Haig goes to great lengths to show us just how special this relationship is -- since in his own words, he's surrounded by women in "wide, thick rubber-bottomed stand-all-day-long shoes. And our good women thus shod can't compete." ("Our"? Did he give birth to them or buy them at the local meat market?)
I don't mean to embarrass you, Mr. Haig, but your solipsism is showing! "Competing" for your appreciative gaze may not be the thing that the female nurses, administrators and doctors surrounding you are actually trying to do when they get up every morning and go to work. Haig's evocation of what he refers to as "the good women" (who compose the old unglamorous repugnantly thick-soled workforce) offers the perfect bleak, saintly counterpart to the "younger and prettier" drug hos bearing sample packs and informational brochures. In such desperate straits, who can blame the poor guy for letting the babes "get to him"?
After insulting his female co-workers, he goes on to insult the alluring drug reps, emphasizing that they're unable to educate him because they are salespeople, not scientists. Well, yeah. But considering the attributes he's paying attention to, what did he really expect? In the end, Haig's point that these sales reps actually do a lot of good -- an argument that boils down to the fact that the profession is "perfectly legal" and the fact that the reps do offer useful, if very basic, assistance -- is lost in the flotsam of his appreciation for their less professional assets.
The subject of "pharma babes" is great fodder. I've seen these ladies descend on a doctor's office before, and the intersection between the two cultures -- slick corporate sales meeting overworked medical practice -- was riveting. Of course, in this particular case I don't know whether the sex appeal of the salespeople was at all relevant, since the reps were visiting a practice of all female doctors. Which brings me to the most irritating aspect of Haig's confessional: Aside from one lone "he or she" used in reference to the generic doctor, the entire piece seems to assume that all doctors are like Haig: straight men who perk up when they hear stilettos in the hallway.

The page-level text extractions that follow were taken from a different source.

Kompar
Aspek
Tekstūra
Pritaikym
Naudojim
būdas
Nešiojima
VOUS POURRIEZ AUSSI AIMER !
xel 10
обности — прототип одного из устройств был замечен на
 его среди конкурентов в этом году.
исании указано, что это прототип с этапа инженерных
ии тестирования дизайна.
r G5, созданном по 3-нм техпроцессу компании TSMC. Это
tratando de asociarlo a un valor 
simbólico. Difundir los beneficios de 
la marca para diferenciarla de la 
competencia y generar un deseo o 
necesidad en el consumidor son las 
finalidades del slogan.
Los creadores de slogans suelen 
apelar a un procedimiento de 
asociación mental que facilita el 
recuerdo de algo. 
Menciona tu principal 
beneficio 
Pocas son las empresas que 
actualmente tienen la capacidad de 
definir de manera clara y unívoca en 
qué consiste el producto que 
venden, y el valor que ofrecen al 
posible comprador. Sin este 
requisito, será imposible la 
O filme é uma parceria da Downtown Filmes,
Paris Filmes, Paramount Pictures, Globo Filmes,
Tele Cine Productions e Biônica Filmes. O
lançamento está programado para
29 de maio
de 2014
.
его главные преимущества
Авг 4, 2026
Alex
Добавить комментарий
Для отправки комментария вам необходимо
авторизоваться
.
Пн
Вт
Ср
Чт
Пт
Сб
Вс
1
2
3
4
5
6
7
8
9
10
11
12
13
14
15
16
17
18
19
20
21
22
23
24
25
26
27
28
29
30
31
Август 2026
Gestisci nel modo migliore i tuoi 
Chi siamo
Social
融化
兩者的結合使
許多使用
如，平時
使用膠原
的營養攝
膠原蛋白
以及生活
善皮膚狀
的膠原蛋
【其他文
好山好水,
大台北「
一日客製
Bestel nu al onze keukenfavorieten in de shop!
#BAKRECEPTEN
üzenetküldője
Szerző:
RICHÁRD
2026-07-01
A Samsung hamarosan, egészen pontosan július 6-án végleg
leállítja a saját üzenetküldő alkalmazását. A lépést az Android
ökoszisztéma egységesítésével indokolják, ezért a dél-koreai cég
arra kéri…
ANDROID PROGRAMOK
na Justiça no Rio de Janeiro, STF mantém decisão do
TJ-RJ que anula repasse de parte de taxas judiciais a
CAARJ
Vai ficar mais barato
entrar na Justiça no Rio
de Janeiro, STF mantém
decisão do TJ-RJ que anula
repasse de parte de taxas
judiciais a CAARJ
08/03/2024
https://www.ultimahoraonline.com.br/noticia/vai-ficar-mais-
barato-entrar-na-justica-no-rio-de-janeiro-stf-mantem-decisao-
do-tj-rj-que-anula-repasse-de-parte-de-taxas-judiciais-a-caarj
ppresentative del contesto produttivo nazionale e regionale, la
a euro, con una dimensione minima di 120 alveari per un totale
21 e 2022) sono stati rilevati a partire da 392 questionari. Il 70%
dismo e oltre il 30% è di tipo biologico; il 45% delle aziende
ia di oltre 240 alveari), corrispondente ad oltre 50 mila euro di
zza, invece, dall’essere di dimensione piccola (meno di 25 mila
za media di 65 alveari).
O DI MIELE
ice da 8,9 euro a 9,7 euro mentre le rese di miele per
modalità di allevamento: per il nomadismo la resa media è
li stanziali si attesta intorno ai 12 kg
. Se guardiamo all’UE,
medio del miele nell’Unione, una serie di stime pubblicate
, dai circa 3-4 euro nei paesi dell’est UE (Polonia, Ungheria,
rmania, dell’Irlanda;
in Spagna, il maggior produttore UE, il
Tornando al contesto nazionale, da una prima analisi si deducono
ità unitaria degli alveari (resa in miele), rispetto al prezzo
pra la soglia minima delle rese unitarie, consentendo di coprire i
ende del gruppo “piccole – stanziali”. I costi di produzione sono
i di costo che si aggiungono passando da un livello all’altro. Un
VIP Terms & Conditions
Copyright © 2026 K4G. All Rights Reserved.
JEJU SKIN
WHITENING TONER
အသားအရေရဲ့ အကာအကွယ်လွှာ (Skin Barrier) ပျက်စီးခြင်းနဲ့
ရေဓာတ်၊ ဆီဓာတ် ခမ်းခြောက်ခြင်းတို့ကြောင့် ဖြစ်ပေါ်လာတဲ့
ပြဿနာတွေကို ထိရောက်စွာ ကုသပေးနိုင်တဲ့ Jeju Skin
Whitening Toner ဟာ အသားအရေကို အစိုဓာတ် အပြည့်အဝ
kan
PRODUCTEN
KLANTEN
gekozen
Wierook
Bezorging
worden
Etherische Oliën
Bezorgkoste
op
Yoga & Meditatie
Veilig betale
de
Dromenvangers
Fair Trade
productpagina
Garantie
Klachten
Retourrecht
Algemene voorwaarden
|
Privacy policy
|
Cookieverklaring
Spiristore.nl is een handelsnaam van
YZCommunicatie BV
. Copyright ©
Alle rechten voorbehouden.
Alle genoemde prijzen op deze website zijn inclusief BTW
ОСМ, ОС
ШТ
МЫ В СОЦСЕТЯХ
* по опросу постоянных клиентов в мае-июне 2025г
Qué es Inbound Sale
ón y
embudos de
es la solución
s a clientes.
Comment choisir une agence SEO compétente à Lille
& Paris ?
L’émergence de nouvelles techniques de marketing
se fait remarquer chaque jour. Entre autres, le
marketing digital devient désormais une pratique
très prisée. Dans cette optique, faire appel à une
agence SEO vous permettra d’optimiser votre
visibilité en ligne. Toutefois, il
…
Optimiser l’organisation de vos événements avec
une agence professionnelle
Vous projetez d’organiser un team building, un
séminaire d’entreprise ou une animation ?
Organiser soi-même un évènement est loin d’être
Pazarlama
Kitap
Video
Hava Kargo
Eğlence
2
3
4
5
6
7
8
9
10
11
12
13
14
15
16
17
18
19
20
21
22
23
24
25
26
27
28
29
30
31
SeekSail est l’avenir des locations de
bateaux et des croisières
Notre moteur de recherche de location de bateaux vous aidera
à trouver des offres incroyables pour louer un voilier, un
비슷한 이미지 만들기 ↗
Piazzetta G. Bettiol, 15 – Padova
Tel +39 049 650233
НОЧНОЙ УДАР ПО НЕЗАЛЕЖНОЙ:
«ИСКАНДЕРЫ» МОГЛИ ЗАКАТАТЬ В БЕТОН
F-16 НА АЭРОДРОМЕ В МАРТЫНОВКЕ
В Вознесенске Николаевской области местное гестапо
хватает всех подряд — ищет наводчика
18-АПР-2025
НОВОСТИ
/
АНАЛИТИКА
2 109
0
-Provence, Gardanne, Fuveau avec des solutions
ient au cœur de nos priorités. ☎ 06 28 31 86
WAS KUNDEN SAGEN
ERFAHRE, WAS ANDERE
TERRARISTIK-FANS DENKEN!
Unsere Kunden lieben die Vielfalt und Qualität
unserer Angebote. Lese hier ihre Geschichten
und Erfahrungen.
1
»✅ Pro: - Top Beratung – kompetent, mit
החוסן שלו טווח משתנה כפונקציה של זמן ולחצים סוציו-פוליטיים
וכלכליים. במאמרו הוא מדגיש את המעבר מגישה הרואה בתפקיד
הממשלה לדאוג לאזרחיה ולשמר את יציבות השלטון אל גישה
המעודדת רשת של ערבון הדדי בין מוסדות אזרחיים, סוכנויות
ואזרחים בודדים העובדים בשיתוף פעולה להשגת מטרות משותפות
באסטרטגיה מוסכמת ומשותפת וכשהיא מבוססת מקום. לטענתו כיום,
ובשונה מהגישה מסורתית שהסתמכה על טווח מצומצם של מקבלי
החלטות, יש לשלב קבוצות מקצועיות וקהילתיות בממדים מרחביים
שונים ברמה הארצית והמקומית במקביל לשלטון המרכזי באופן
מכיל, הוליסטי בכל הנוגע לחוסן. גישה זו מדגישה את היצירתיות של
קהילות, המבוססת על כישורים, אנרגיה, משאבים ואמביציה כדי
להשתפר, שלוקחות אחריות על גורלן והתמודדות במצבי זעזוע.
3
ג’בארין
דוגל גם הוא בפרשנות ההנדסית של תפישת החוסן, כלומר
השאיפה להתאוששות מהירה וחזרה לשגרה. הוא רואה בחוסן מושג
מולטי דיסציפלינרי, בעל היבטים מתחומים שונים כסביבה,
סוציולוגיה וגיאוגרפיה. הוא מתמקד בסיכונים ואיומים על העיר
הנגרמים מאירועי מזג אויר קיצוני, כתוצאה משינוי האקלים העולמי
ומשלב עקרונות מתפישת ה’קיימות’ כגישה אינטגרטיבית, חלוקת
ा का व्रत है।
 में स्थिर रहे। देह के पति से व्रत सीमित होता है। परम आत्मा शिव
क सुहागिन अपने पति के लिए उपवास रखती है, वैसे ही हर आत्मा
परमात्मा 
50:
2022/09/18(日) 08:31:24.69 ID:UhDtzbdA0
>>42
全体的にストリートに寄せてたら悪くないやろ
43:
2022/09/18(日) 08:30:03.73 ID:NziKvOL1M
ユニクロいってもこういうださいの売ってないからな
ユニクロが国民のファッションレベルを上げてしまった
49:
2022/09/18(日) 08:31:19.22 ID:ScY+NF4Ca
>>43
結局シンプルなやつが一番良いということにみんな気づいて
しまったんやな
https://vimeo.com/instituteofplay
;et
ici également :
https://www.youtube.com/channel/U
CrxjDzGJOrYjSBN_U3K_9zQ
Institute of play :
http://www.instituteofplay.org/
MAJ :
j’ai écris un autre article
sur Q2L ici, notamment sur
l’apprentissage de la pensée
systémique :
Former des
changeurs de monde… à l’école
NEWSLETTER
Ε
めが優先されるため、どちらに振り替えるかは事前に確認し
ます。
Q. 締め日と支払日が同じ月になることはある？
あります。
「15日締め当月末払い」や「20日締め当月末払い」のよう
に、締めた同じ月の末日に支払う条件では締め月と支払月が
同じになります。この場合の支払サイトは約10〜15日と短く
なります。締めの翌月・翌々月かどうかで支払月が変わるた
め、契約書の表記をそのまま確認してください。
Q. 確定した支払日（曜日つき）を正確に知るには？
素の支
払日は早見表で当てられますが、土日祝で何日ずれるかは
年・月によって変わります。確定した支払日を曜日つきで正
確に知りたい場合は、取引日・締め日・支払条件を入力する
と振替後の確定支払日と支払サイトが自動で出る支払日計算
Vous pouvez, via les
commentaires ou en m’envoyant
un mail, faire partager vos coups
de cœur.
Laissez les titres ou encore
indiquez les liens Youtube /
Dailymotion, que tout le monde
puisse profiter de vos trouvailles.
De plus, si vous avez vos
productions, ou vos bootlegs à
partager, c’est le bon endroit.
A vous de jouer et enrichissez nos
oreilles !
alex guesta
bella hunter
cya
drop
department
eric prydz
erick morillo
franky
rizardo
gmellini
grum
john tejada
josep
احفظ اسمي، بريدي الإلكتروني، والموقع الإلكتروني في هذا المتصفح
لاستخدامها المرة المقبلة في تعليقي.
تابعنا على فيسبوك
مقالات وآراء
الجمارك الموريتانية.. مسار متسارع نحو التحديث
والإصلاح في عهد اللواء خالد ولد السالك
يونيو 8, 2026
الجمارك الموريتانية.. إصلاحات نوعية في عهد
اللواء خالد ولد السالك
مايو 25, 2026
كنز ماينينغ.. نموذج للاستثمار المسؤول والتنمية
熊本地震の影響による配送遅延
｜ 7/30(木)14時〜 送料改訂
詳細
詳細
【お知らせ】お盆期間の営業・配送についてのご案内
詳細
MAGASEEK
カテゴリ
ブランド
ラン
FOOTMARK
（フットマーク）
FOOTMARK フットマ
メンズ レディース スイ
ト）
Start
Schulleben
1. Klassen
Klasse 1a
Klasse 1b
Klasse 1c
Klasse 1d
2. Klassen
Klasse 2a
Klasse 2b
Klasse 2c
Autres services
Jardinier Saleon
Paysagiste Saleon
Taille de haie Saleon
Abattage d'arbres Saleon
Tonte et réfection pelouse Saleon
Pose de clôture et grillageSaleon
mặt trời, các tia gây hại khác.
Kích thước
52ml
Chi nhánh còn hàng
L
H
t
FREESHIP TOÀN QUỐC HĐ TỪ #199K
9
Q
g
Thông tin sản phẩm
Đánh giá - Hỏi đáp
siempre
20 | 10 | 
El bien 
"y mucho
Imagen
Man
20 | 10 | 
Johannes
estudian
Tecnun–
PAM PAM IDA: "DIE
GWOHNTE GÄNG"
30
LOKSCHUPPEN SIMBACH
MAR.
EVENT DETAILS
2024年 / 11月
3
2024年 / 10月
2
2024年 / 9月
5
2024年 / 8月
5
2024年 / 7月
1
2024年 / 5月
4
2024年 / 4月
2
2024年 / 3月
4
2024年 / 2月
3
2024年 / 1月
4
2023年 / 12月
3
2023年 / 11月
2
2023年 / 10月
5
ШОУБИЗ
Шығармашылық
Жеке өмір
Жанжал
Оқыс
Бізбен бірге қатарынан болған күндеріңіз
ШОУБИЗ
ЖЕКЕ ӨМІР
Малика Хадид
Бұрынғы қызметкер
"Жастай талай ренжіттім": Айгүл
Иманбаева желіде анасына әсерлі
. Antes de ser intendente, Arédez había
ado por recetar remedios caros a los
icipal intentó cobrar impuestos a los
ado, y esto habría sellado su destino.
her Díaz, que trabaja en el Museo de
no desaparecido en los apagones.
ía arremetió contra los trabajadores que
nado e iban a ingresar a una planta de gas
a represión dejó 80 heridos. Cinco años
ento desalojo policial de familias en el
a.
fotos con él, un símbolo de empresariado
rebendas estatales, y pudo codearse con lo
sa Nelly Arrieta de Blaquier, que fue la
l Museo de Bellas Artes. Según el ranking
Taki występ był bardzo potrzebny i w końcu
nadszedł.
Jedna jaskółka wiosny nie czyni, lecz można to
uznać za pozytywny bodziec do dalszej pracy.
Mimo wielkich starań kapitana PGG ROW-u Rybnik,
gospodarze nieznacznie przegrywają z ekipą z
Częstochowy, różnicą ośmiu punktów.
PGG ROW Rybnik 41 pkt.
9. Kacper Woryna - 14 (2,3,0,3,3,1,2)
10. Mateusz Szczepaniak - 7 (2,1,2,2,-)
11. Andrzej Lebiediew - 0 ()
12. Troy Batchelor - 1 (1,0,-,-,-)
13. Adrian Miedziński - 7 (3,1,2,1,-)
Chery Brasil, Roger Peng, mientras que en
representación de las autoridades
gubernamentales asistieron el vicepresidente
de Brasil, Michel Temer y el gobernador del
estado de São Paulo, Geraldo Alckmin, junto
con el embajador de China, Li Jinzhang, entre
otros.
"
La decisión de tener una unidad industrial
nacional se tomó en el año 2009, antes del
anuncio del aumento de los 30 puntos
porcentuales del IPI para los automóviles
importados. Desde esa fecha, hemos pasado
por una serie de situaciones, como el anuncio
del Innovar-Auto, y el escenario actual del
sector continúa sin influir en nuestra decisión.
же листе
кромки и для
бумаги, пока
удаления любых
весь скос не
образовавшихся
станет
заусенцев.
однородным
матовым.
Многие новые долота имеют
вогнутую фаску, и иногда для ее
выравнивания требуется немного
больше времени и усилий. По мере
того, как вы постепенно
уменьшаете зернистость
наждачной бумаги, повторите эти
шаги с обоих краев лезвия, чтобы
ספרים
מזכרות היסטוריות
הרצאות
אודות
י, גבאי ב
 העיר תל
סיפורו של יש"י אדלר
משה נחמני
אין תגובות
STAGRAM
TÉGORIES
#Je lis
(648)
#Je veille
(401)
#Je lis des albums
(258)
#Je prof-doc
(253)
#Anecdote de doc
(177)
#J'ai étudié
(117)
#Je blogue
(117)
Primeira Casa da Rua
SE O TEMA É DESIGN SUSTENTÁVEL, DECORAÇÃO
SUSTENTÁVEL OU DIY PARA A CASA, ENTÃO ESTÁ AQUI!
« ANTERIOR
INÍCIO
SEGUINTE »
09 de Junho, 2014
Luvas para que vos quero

"Those good women were the first to warn us about the young lovelies in high heels. But the pharma babes still get to us, and the good women just roll their eyes," he recounts.
Who is "us"? News flash, dude: Back in 2003, one in four doctors in the nation was female; that number is expected to rise to 33 percent by 2010. Now that women comprise over half the incoming students in medical schools, the days of "doctor" being shorthand for "male" should be over.